Now, the next step toward unionization is sending out voting cards — also called authorization cards — to all eligible faculty and staff in order to gauge whether or not a union vote would succeed.
If the cards indicate 30 percent of faculty or more approve of the union, the campaign organizers would present the cards to the Pennsylvania Labor Relations Board. They would then hold an official vote to allow all faculty and staff to vote either for or against a union.
Unions at other universities in the area have been quicker to form, but are significantly smaller than Pitt. The campaigns at Pitt slowed down over the summer months, since there were fewer faculty and staff on campus.
Case said he expects efforts to pick up again because the fall semester has begun.
But both Case and Bickford say that neither campaign has an immediate plan to send out voting cards. Instead, Bickford said, campaigners have been and will continue to table on campus, pass out literature and hold panel discussions to create more visibility for their campaigns.
At the time of publication, campaign organizers were unable to disclose the specific number of employees involved in either campaign. They were also reluctant to disclose any numerical information they did have, based upon employees’ varying levels of participation in the campaigns.
“The idea behind organizing is to unite communities so that they can define which issues are important to them, and address them collectively,” Jeff Cech, a USW organizer working with Pitt employees, said.
As Case puts it, graduate students work in a form of apprenticeship, dreaming of graduating and finding a secure, tenure-track position.
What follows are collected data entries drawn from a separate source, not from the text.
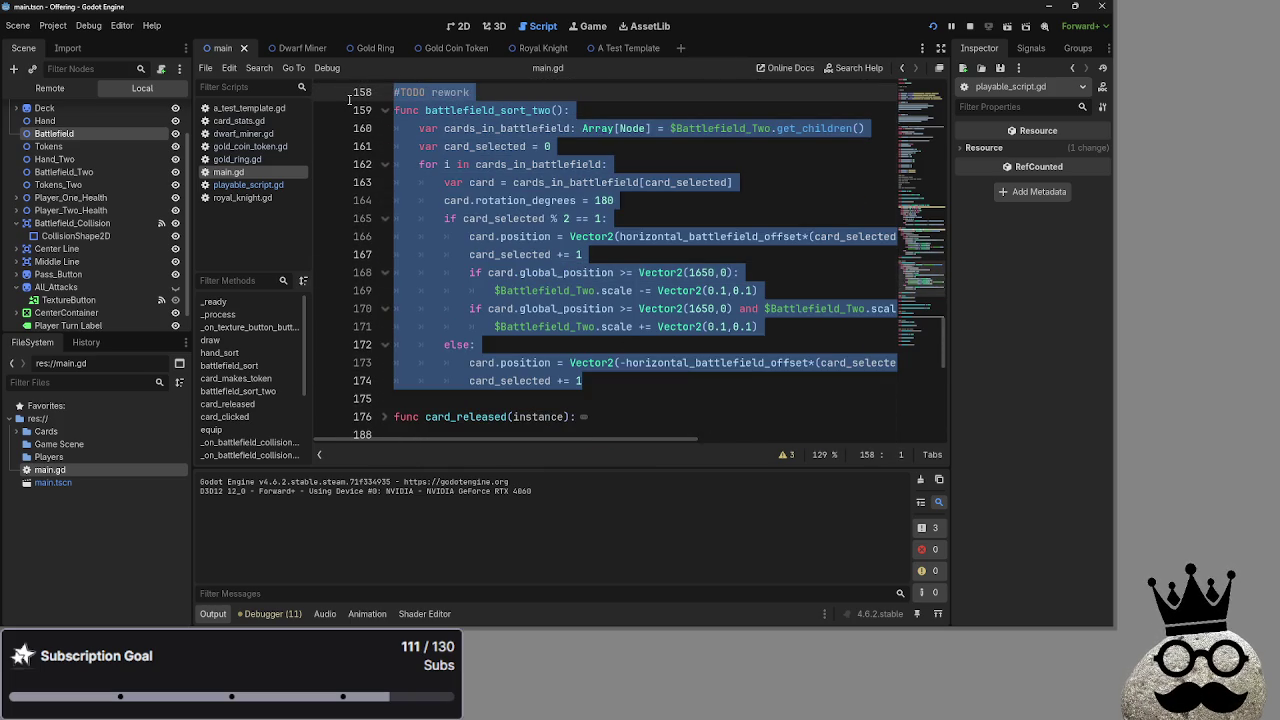
scroll(609, 297, "up", 3)
left_click(614, 256)
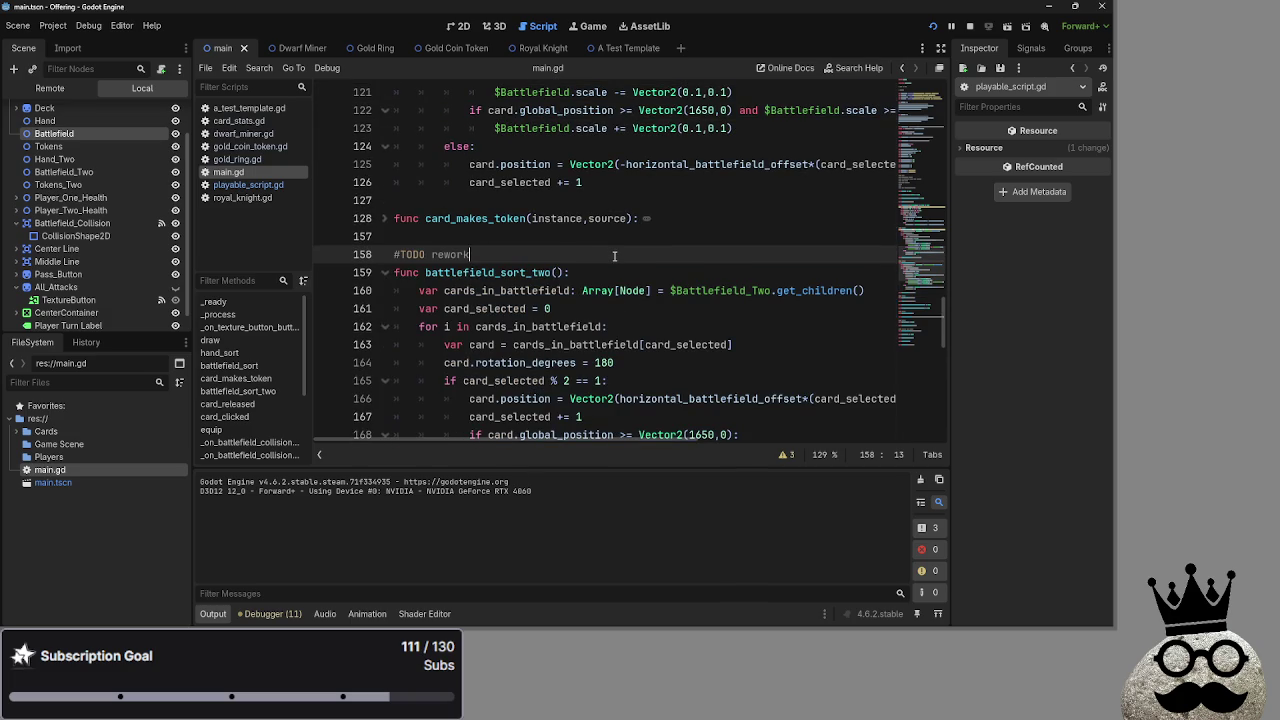
scroll(70, 161, "up", 2)
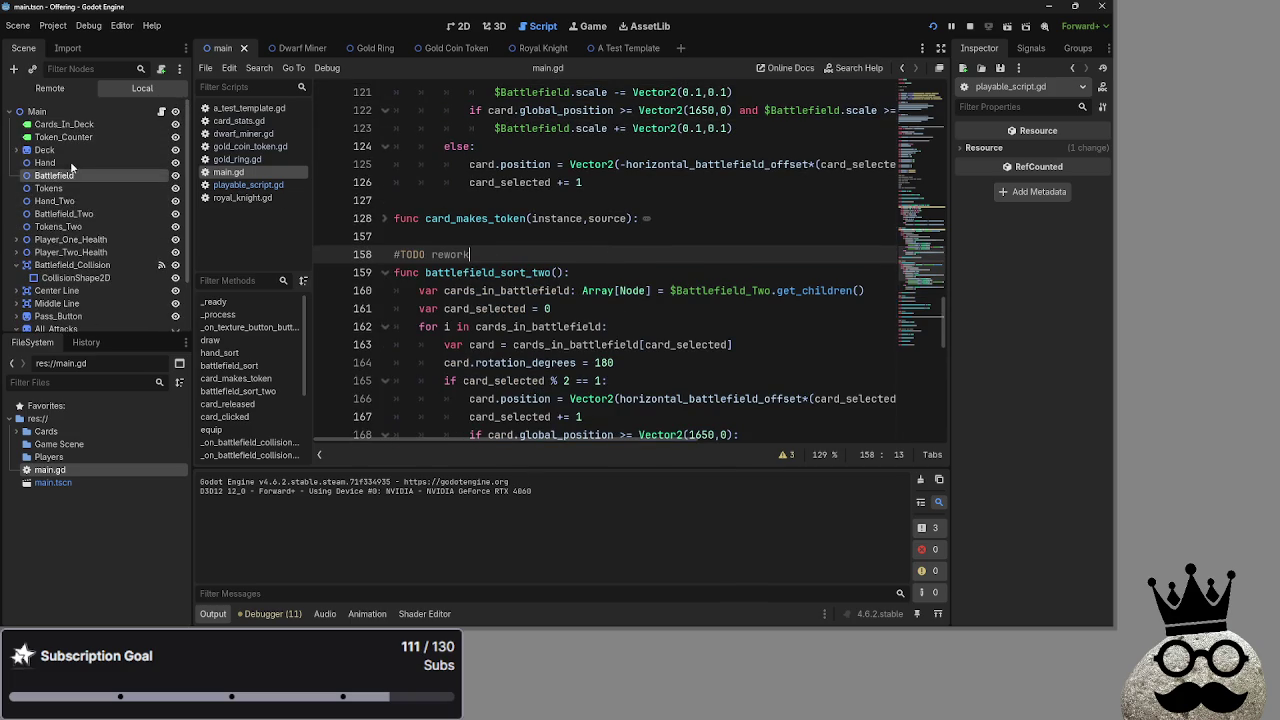
scroll(472, 254, "up", 7)
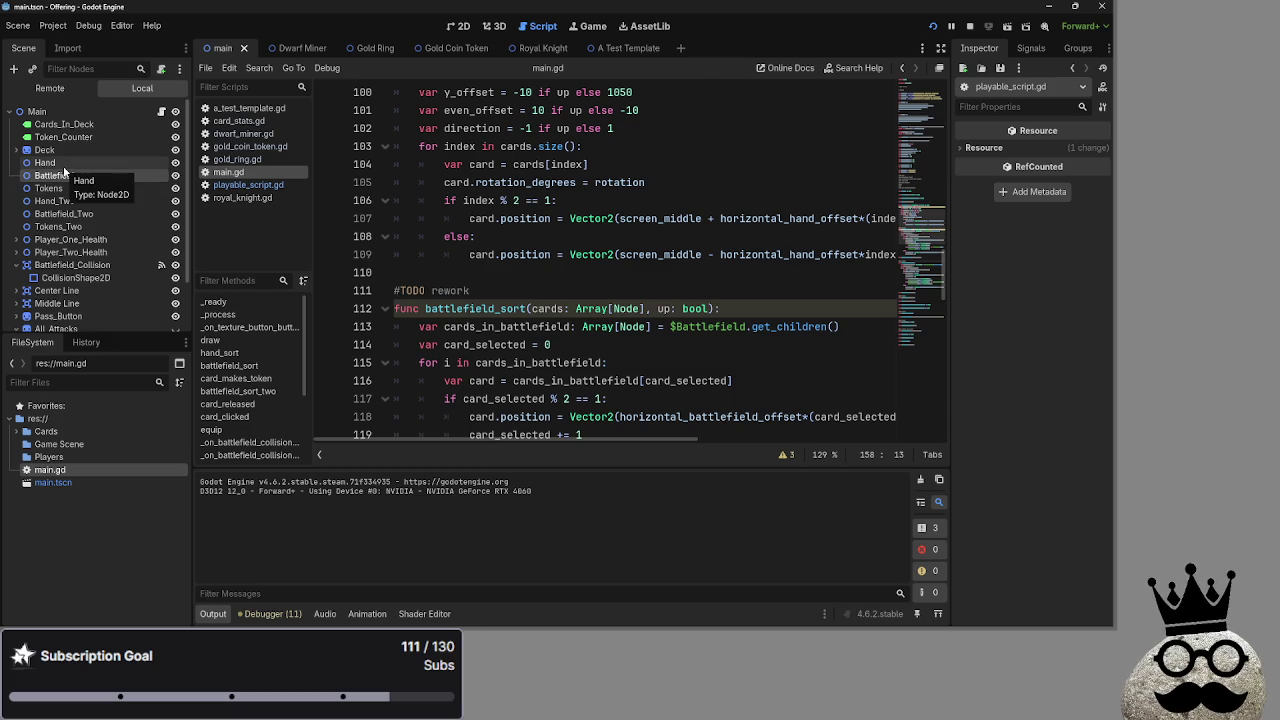
- Drop a $Battlefield reference into main.gd, undo it, and save the script
left_click(60, 178)
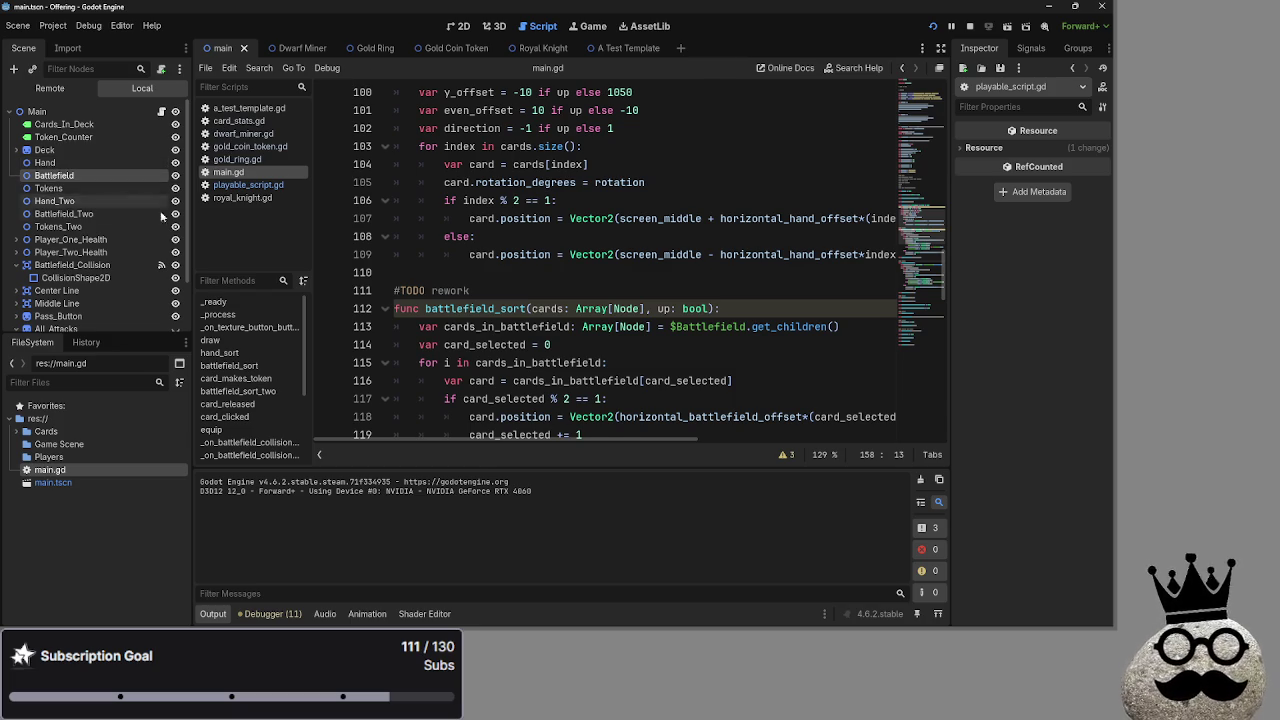
scroll(694, 308, "down", 3)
“In reality, universities in the US are gradually eliminating the tenure track,” Case said. “There are more and more adjuncts, who often work for poverty wages with little job security.”
At Pitt, 67 percent of the University’s 5,500 faculty are not on a tenure track and a little over one-third are adjunct faculty, Damon Di Cicco –– a staff organizer at USW –– said.
Adjunct faculty receive approximately 30 percent of what full-time faculty employees are paid. Some part-time faculty make $2,500 per course, which translates to $13.08 per hour, on average, as compared to $42.60 per hour for full-time faculty employees, according to Di Cicco.
According to Pitt’s Faculty Handbook, tenured professors have additional duties not imposed on non-tenured professors, such as selecting new faculty members for their department as well as creating and protecting an atmosphere of academic freedom within the University.
According to Di Cicco, the two separate faculty and graduate student employee campaigns allow the groups to address differential concerns.
While the faculty unionization campaign is focused on wages and job security, Case said Pitt’s graduate student employees, who work as teaching or research assistants as part of fellowship programs, are focused gaining a voice in their working conditions.
For graduate student employees, fellowship positions are granted by individual schools or programs within Pitt. For instance, the Dietrich School of Arts & Sciences grants graduate fellowships that include a tuition waiver, a TA appointment and monthly stipends, among other benefits. Governmental or private agency grants may also be used to employ graduate students at Pitt and other universities.
According to Bickford, campaigners are working toward a union that would include faculty in all of Pitt’s schools and branch campuses.
Going forward, Case said if the unionization efforts fail, he would worry about Pitt’s rankings dropping.
“Some of the best students might start making decisions about where to go to graduate school based on whether or not a university has a union,” Case said. “If the University and graduate students work hand-in-hand, both will do better.”
Case said unionization will give graduate student employees greater confidence in their future, allowing them to do their jobs more effectively and to better the University as a whole.
“The movement of graduate students and faculty unionization is moving across the nation. It is a growing trend, and we want to be part of it,” Case said. “We love Pitt and want it to be as good as it can be.”